A gente sabe como começa mas não sabe como acaba. A votação pelos senadores pela admissibilidade do impeachment da presidente Dilma tem seu início marcado para a manhã de hoje, mas vai durar até de noite, ignorando-se se entrará pela madrugada de amanhã. Pelo menos 60 oradores estão inscritos, a maioria favorável ao início do processo. Uma vez colhidos os votos, tudo indica que Madame estará afastada do exercício de suas funções por 180 dias, quando se dará o julgamento das acusações que pesam sobre ela. Condenada, estará fora do jogo político, sendo que Michel Temer, ocupando interinamente as funções presidenciais a partir de amanhã, assumirá em definitivo até o final do mandato, a 31 de dezembro de 2018. Caso, é óbvio, não sobrevenham surpresas, dessas a que quase nos acostumamos.

Dilma dedetizacao e decoradora mesa gabinete presidente Temer.psd

Devemos estar preparados para conturbações e inusitados que, aliás, já entraram ontem em sua fase mais aguda, como manifestações de toda ordem, no país inteiro. Rodovias tem sido interrompidas, ruas e praças ocupadas, entreveros variados entre partidários da presidente Dilma e seus adversários.

Vexame igual raríssimas vezes tem ocorrido na República, fazendo prenunciar que nada se normalizará daqui para a frente. O Brasil está dividido, ao contrário do Congresso, onde prevalece a tendência antigoverno. O ideal seria que a população ficasse à margem, mas as emoções espontâneas ou fabricadas fazem prever o contrário. O resultado é que o Brasil vive um de seus piores momentos, destacando-se a crise econômica acima e além da crise política.

A hesitação do ainda vice-presidente Michel Temer em compor seu ministério e, especialmente, em definir seu programa de governo, só f az aumentar as agruras nacionais. Não dá para calcular quanto andamos para trás em termos de crescimento, esperança e previsões. Muito menos de miséria e desilusão.

Continuamos aguardando a virada do jogo, mas a conclusão é de que só com mudanças profundas nas estruturas institucionais e políticas. A corrupção, apesar de combatida, dá a impressão de ter aumentado. Há quem suponha que apenas com imediatas eleições gerais será possível reverter o quadro, mas o perigo será trocarmos seis por meia dúzia, como já vai acontecer na Esplanada dos Ministérios.

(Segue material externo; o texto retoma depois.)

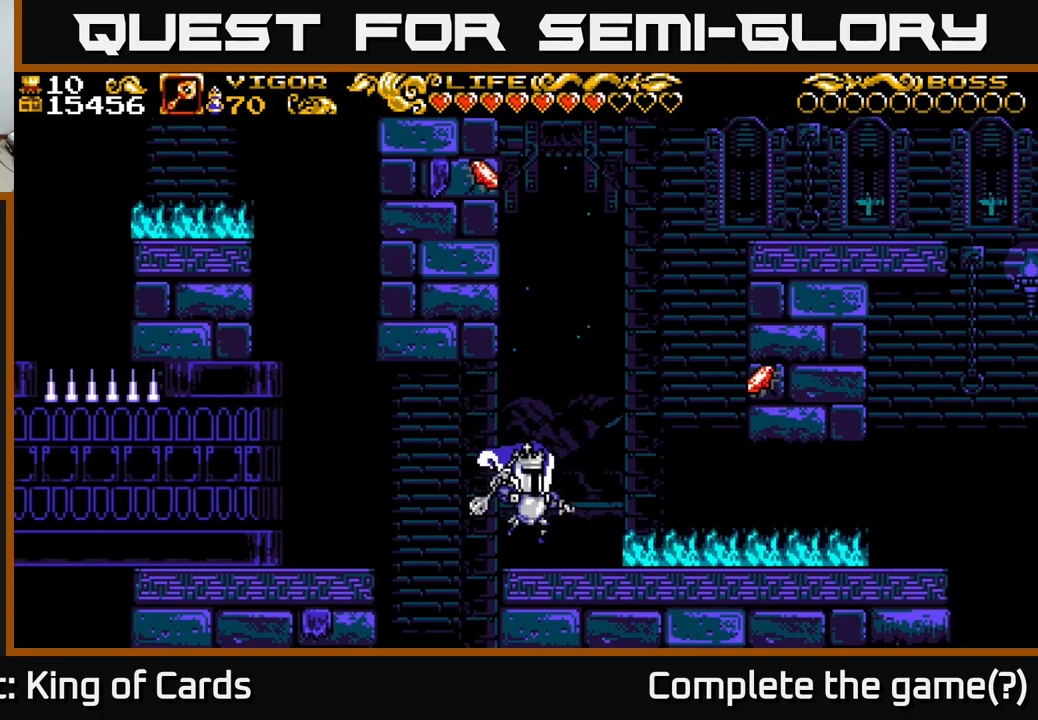
{"buttons": ["DPAD_RIGHT"], "left_stick": "center", "right_stick": "center", "events": [[434, "DPAD_RIGHT", "down"]]}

Pelo menos a reforma econômica faz-se imprescindível, mas do que mais se fala é da troca das garantias trabalhistas pela “livre” negociação entre patrões e empregados, da desvinculação do salário mínimo da justiça social, do aumento de impostos e do aumento do desemprego. Não há possibilidade de união nacional, já que nenhuma categoria admite abrir mão de seus privilégios e regalias. A classe política, em vez de encontrar e buscar soluções, mais se aferra às suas vantagens. A classe trabalhadora não encontra forças para sustentar antigas conquistas e as elites parecem prestes a ampliar suas benesses.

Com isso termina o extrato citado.